March 31, 2011

Deck shuffled as chairman resigns - Centennial Coal

After 22 years at the helm, Centennial Coal’s Robert (Bob) Cameron will resign as Centennial Coal’s Managing Director and CEO at the end of June.

Mr Cameron’s corporate knowledge and highly regarded industry experience will continue to benefit the company he created through his future incoming leadership as chairman of the Centennial Coal board.

Dr Ken Moss AM, who has served for 11 years as chairman of Centennial Coal, will be leaving the board.

In a period of 22 years Bob Cameron founded Preston Coal Company - a $2 million, 150,000 tonnes per annum mine employing 30 people - and then grew it into Centennial Coal - a $2.5 billion, 20 million tonnes per annum company employing 1,700 people at 10 mines.

Following a takeover in late 2010 Centennial Coal became a wholly-owned subsidiary of Banpu, a large experienced operator of coal mines and power generating assets in Thailand, Indonesia and China.

“Banpu represents an exciting new chapter in the future growth of Centennial Coal to which they are fully committed, and I am looking forward to my continued involvement as Chairman of the Board”, said Mr Cameron.

“I have lived and breathed Centennial Coal and been a staunch advocate of the coal mining sector for many decades. I will continue to be an ambassador for Centennial and remain ever mindful that Centennial’s past, present and future success continues to be directly attributed to its people”.

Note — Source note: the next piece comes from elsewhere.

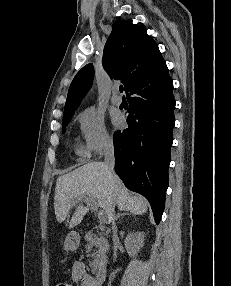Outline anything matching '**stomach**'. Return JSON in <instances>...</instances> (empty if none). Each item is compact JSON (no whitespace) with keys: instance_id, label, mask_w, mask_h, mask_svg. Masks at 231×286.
Instances as JSON below:
<instances>
[{"instance_id":"obj_1","label":"stomach","mask_w":231,"mask_h":286,"mask_svg":"<svg viewBox=\"0 0 231 286\" xmlns=\"http://www.w3.org/2000/svg\"><path fill=\"white\" fill-rule=\"evenodd\" d=\"M80 244V236L77 232H70L65 241H64V249L69 251L76 250L79 247Z\"/></svg>"}]
</instances>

Mr Cameron will be replaced as CEO and Managing Director by Centennial’s long serving Chief Operating Officer David Moult. Mr Moult has worked in the United Kingdom and United States of America before joining Centennial Coal in 1998.

“David’s strong operational and management skills combined with his demonstrated ability to build teams and motivate people, are the ideal attributes required for continued positive leadership of the company”, said Mr Cameron.

Centennial’s Steve Bracken will be promoted to the position of Chief Operating Officer. Mr Bracken has worked in a variety of senior roles in the Company, most recently as General Manager Northern Operations.

Mr Cameron concluded, “As the founder of Centennial Coal I am most proud of our professional and dedicated workforce, our close ties to the communities within which we operate, and the high returns we have provided to our supportive shareholders,” he said.

Article in Mudgee Guardian 28 Mar, 2011

March 22, 2011


Around a thousand people converged on Martin Place last Sunday in a powerful display of rural communities united in their battle against the expansion of coal mining and coal seam gas extraction.

Braving a deluge, members of the Running Stream Water Users Association travelled by bus and train to Sydney to join forces with other grass-roots organisations like the Mid-Western Community Action Network and the Rylstone District Environment Society to demonstrate their concerns about the impacts of coal mining on water resources and agricultural land.

 Bev Smiles represented local groups by taking to the stage alongside speakers such as Independent candidate for the Upper Hunter Tim Duddy and John Thomson from Lock The Gate Alliance who, along with the Nature Conservation Council of Australia, organised the pre-election rally. Ms. Smiles spoke about the unanimous decision by the Mid-Western Regional Council to call for a moratorium on coal mining until the impacts of this industry are fully understood.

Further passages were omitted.